Andy Lindbloom, senior big game biologist for South Dakota Game, Fish and Parks, said the department said deer herds have been growing across the eastern half of the state since the state's last major bout of Epizootic Hemorrhagic Disease, or EHD, which killed more than 3,700 deer in 2012. But EHD has made an impact again this year.
More than 2,000 deer have been reported dead in 23 counties, with the heaviest losses in Brule, Aurora and Beadle counties, Lindbloom said. GF&P decided to pull leftover licenses and offer refunds to any East River hunters who were concerned about their prospects.
"We are seeing some substantial losses locally," Lindbloom said. "We saw some pretty good interest (in license returns), and we saw a stack of licenses come in and people were returning them, so we anticipate that continued all the way up until the deadline."
The state issued approximately 29,000 resident licenses with about 42,000 individual tags, which are attached to a deer after it's been shot, creating a tag increase of about 33 percent from last year. But following the mass EHD-related deaths, some hunters have lost interest.
Returned licenses had to be postmarked by Friday to receive a refund, and Lindbloom said roughly 1,500 licenses were returned as of noon Friday.
The department also pulled more than 2,000 tags from approximately 1,250 leftover deer licenses, which are licenses that were not purchased in the season's second lottery drawing.

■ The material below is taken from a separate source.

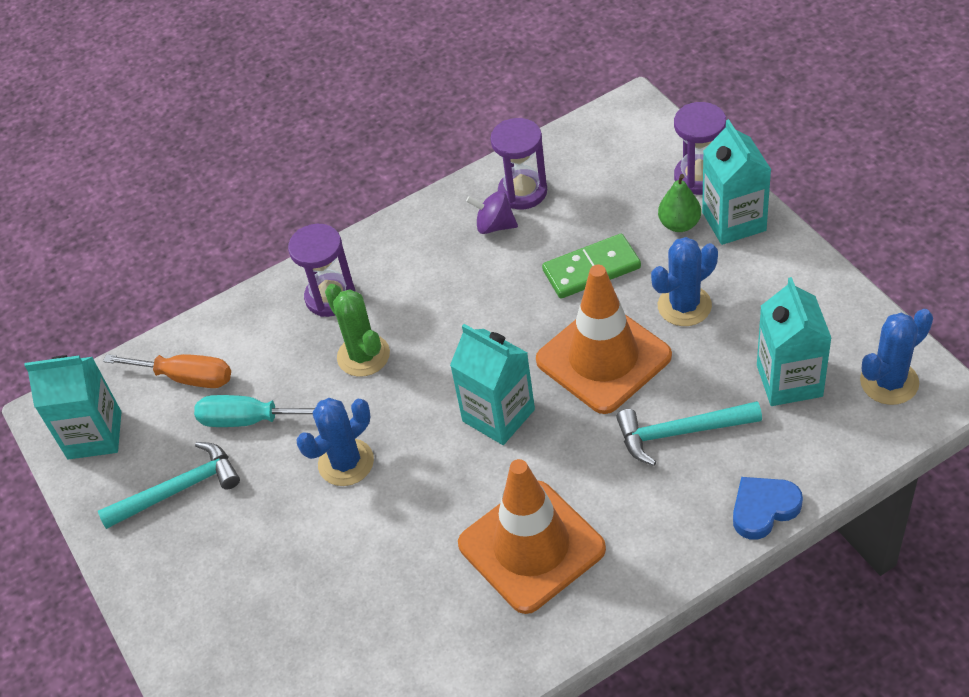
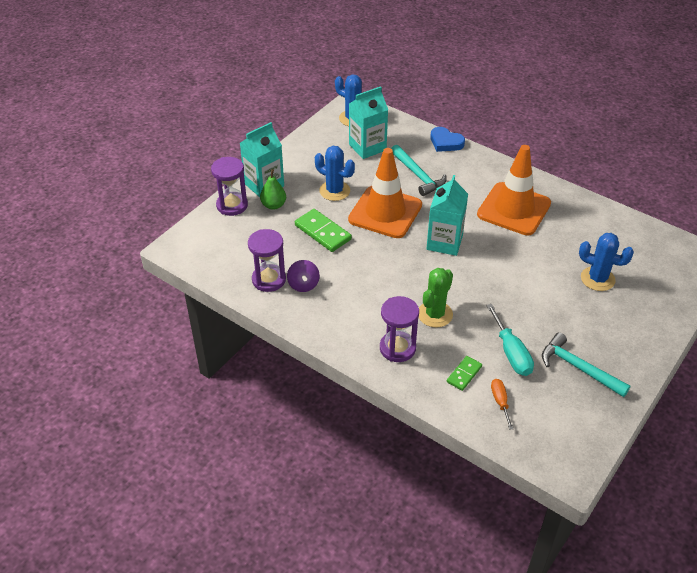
camera: 120 degrees left, 5 degrees down
(94, 435) = (572, 434): turquoise carton -> none
(186, 377) = (500, 402): orange screwdriver -> orange screwdriver, size x0.61
(248, 354) = (464, 374): none -> green domino
(346, 462) = (512, 295): blue cactus -> blue cactus (597, 279)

While EHD has been widely reported statewide, including above average deaths northern counties like Brown, Edmunds and Faulk counties, Lindbloom said the disease can be extremely localized, leading to markedly different hunting opportunities from one piece of land to another just down the road.
Andy Petersen, a conservation officer in Davison County, said the disease made a "pretty significant impact" in Davison and Hanson counties, but he's still seen a healthy deer population in some areas.

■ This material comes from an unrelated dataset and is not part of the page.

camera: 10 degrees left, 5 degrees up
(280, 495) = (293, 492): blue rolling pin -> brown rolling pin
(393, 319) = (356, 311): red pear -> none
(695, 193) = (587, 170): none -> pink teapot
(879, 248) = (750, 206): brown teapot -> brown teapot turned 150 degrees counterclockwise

"In certain areas, I'm still seeing good numbers of deer, but in others, you don't see anything, and a lot of that is due to how EHD spreads," Petersen said. "I think some people will still have deer and be able to have decent hunts. Other areas, it's going to be kind of tough to find some deer."
License totals in flux
Petersen said the timing the state was hit by the EHD epidemic was unfortunate because the population in Davison County recently recovered from the last outbreak for the department to issue more licenses, but he expects numbers to bounce back again quickly.

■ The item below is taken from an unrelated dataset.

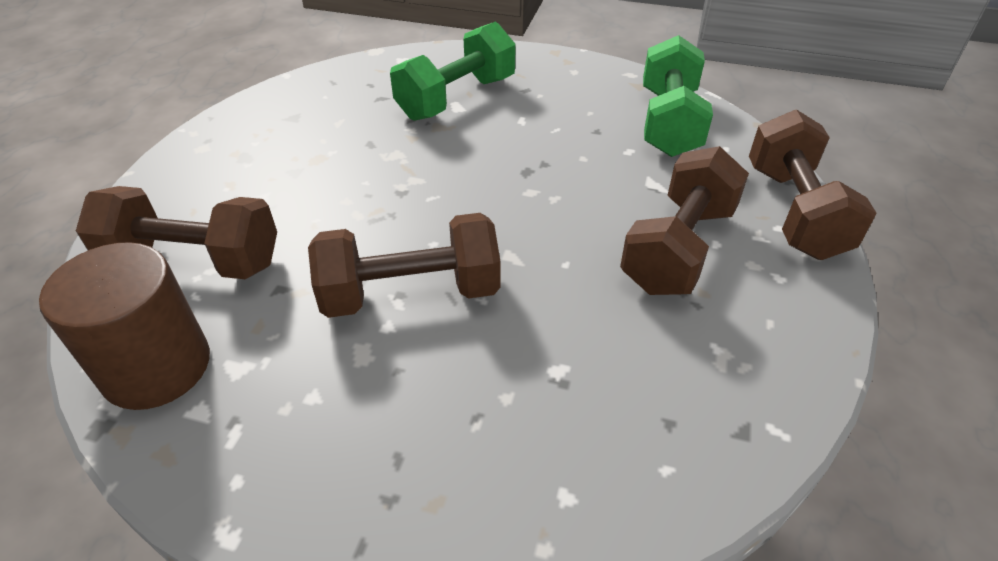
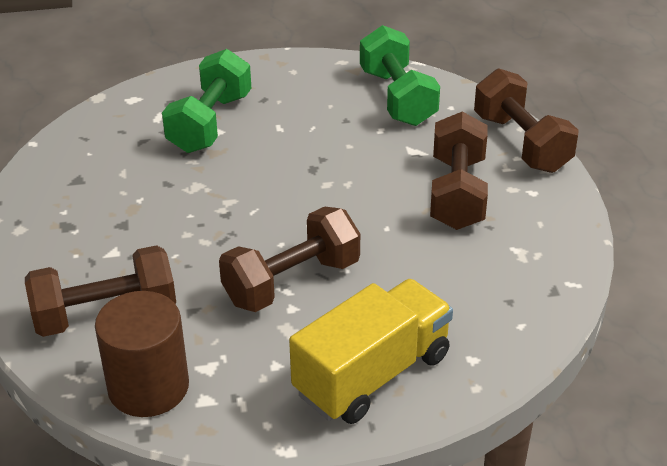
camera: 25 degrees left, 5 degrees down
(416, 462) = (372, 374): none -> yellow truck

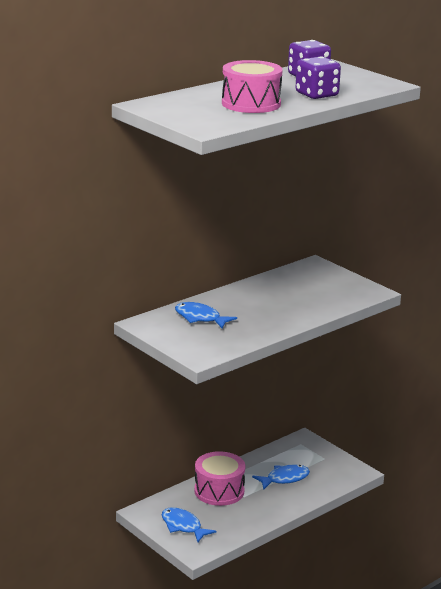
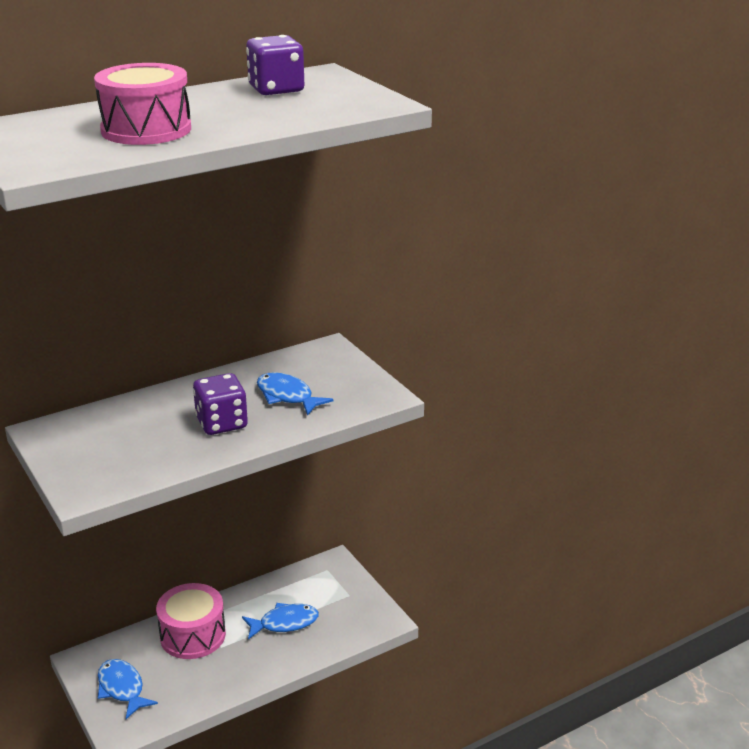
camera: 10 degrees right, 5 degrees up
(200, 318) = (123, 426): blue fish -> blue fish (287, 396)
(316, 94) = (260, 118): purple dice -> purple dice (221, 423)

The number of licenses issued next year will be dependent on a number of factors, including fawn-to-doe ratios, aerial surveys, survival rates and harvest success.
In 2015, East River deer hunters achieved a success rate of 50 percent, the highest since 2008. Before that, the success rate was 49 percent in 2014 but was only 37 percent in 2013, the year after the last EHD outbreak.
In response, GF&P offered 37,835 tags in 2014 — including special buck and landowner tags — a sharp drop from 56,030 in 2013. But GF&P had been cutting the number of tags since 2010, when more than 76,500 tags were issued.
Lindbloom said GF&P does not have a target hunter success rate, but it is under consideration as the department puts together a statewide deer management plan.
GF&P has also discussed sex-specific tags because doe survival is important when trying to raise the population. The department issues antlerless tags, which can be used on a doe or fawn, but Lindbloom doesn't think buck-only tags are necessary.
As the number of licenses issued decreased, the number of bucks harvested has fluctuated between about 17,800 and 11,000, while the number of does harvested has plummeted from almost 21,000 in 2008 to a low of 6,700, meaning hunters are targeting bucks anyway.
"In most situations, we feel like we don't need to go to just a sex-specific license," Lindbloom said.
Lindbloom said hunters may get a boost from the recent storm, which dumped an estimated 4 inches of snow in the Mitchell area Friday, according to the National Weather Service.
He said deer may be more active in snow, which could make them easier to find.
"It definitely puts everybody in the mood, and it seems to put the deer in the mood, too, which is nice," Lindbloom said. "As long as we don't have so much weather that it affects hunter access, I think it makes for a good hunting season opener."
West River deer season has already been open for a week, and Lindbloom said he's heard of hunters having success out west and believes hunters took advantage of last weekend's fair weather to bag a deer early. West River deer season ends Nov. 27, while the East River season remains open until Dec. 4.